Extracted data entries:
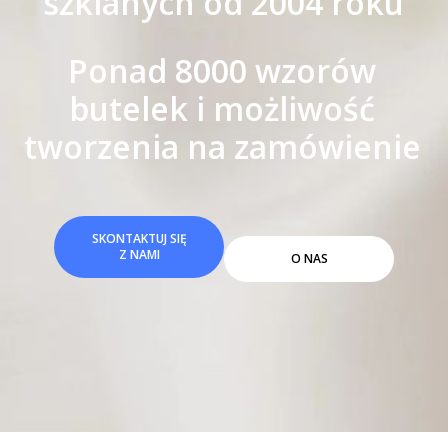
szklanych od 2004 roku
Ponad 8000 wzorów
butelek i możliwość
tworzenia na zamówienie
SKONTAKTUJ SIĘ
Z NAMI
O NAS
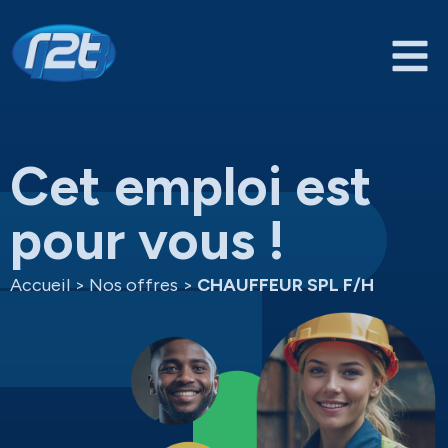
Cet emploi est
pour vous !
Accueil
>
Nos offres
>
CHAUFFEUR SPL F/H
==
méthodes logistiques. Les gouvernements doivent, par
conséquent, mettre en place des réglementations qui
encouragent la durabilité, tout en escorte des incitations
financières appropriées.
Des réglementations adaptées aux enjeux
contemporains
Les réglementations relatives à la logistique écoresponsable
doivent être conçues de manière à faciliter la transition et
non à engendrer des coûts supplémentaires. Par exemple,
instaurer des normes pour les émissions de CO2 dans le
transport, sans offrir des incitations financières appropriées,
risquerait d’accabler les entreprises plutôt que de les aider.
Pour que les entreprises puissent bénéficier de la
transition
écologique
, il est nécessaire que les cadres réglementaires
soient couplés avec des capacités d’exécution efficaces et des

Directions: Extract the lines from the one containing "méthodes logistiques. Les" up to and including the one containing "soient couplés avec", copying each line exactly.

Result below:
méthodes logistiques. Les gouvernements doivent, par
conséquent, mettre en place des réglementations qui
encouragent la durabilité, tout en escorte des incitations
financières appropriées.
Des réglementations adaptées aux enjeux
contemporains
Les réglementations relatives à la logistique écoresponsable
doivent être conçues de manière à faciliter la transition et
non à engendrer des coûts supplémentaires. Par exemple,
instaurer des normes pour les émissions de CO2 dans le
transport, sans offrir des incitations financières appropriées,
risquerait d’accabler les entreprises plutôt que de les aider.
Pour que les entreprises puissent bénéficier de la
transition
écologique
, il est nécessaire que les cadres réglementaires
soient couplés avec des capacités d’exécution efficaces et des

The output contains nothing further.